[Collected data]
-------------------------

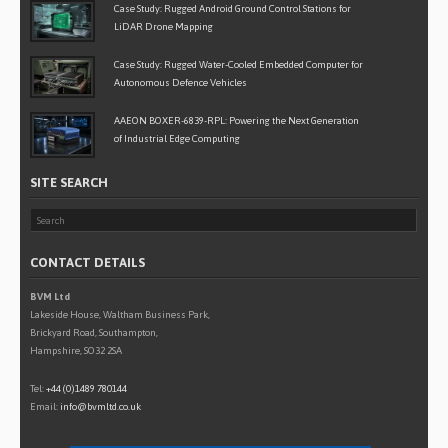
Case Study: Rugged Android Ground Control Stations for
LiDAR Drone Mapping
Case Study: Rugged Water-Cooled Embedded Computer for
Autonomous Defence Vehicles
AAEON BOXER-6839-RPL: Powering the Next Generation
of Industrial Edge Computing
SITE SEARCH
CONTACT DETAILS
BVM Ltd
Lakeside House, Waltham Business Park,
Brickyard Road, Southampton,
Hampshire, SO32 2SA
Tel:
+44 (0)1489 780144
Email:
info@bvmltd.co.uk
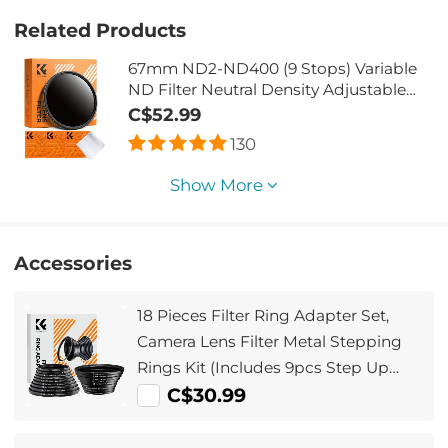
Related Products
67mm ND2-ND400 (9 Stops) Variable
ND Filter Neutral Density Adjustable
Filter for Canon Nikon DSLR Cameras +
C$52.99
Lens Cleaning Cloth
130
Show More
Accessories
18 Pieces Filter Ring Adapter Set,
Camera Lens Filter Metal Stepping
Rings Kit (Includes 9pcs Step Up
Ring Set + 9pcs Step Down Ring Set)
C$30.99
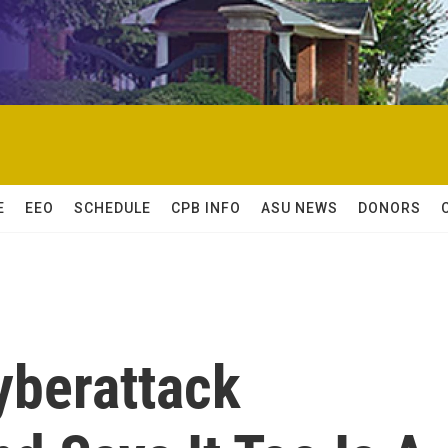
E
EEO
SCHEDULE
CPB INFO
ASU NEWS
DONORS
yberattack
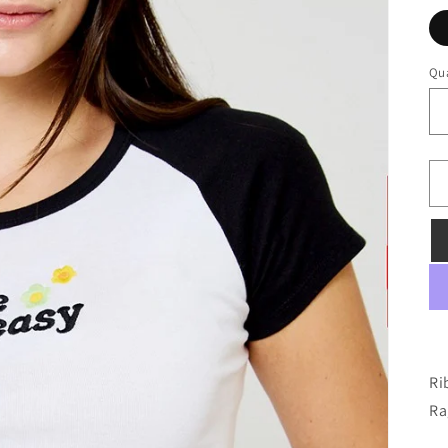
Qua
Ri
Ra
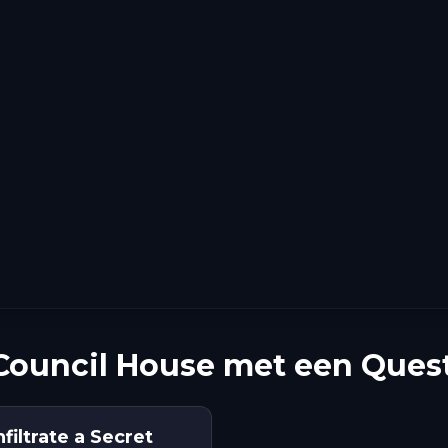
ouncil House met een Ques
iltrate a Secret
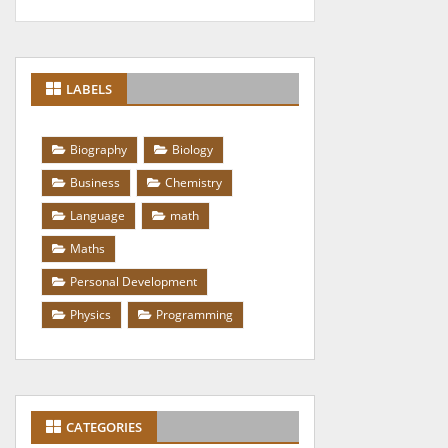
LABELS
Biography
Biology
Business
Chemistry
Language
math
Maths
Personal Development
Physics
Programming
CATEGORIES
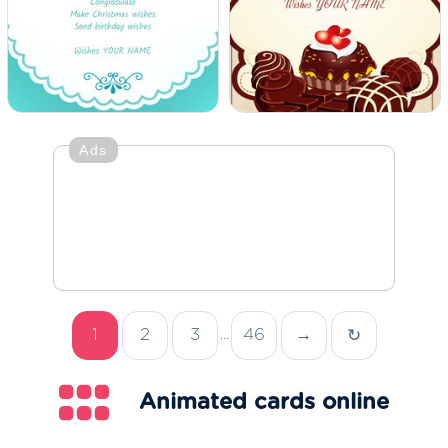
Ads
1
2
3
46
→
↻
...
Animated cards online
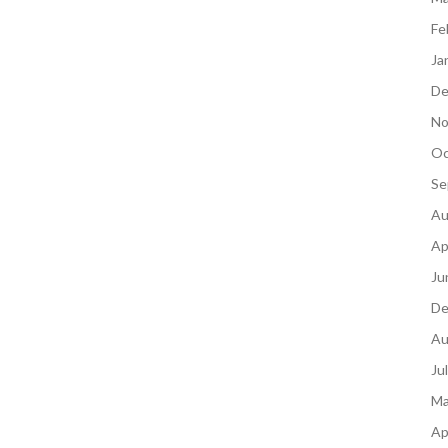
Fe
Ja
De
No
Oc
Se
Au
Ap
Ju
De
Au
Ju
Ma
Ap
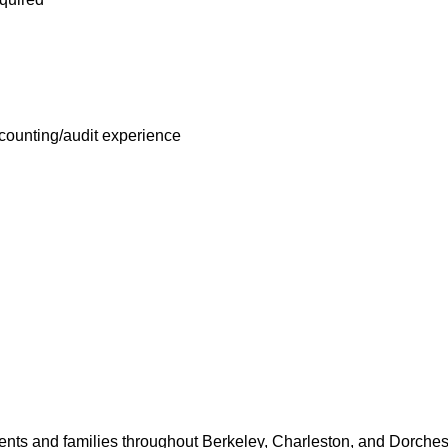
th Assistance Fund that offers free employee-only coverage to 
ues based on income.
Employee Benefits
for benefits may vary by location.
ccounting/audit experience
 expanded our influence across the healthcare industry by inves
ments in recent years. Do you want to be an influencer in health
nancial Officer role today!
lifications
 Financial Officer (ACFO) is a critical financial leadership pipeli
ry into the hospital Chief Financial Officer (CFO) role. This posi
g and Reporting Department to ensure that it is providing effecti
nts and families throughout Berkeley, Charleston, and Dorchest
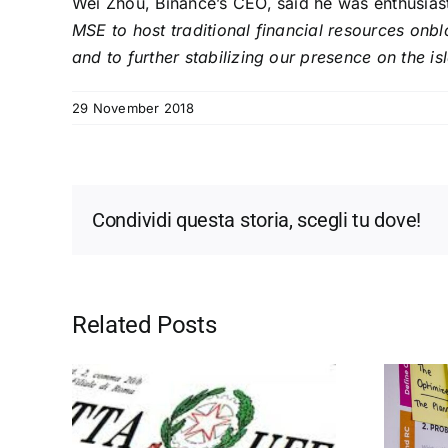
Wei Zhou, Binance’s CEO, said he was enthusiast
MSE to host traditional financial resources onb
and to further stabilizing our presence on the is
29 November 2018
Condividi questa storia, scegli tu dove!
Related Posts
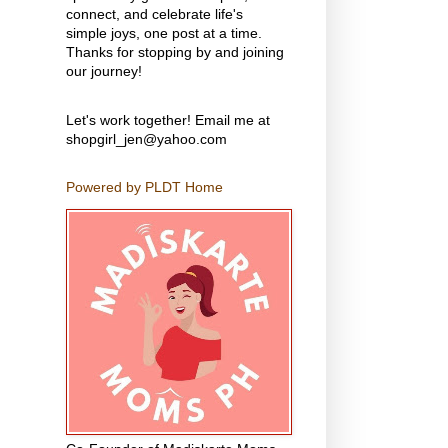
connect, and celebrate life's
simple joys, one post at a time.
Thanks for stopping by and joining
our journey!
Let's work together! Email me at
shopgirl_jen@yahoo.com
Powered by PLDT Home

-------------------------

Request:
Copy out, word for word, the lines of the listing from the line with "Wei Zhou, Binance’s" through the end of the listing, including both ends. Leave the pictures out of your answer.

Final answer:
Wei Zhou, Binance’s CEO, said he was enthusiast
MSE to host traditional financial resources onb
and to further stabilizing our presence on the is
29 November 2018
Condividi questa storia, scegli tu dove!
Related Posts
connect, and celebrate life's
simple joys, one post at a time.
Thanks for stopping by and joining
our journey!
Let's work together! Email me at
shopgirl_jen@yahoo.com
Powered by PLDT Home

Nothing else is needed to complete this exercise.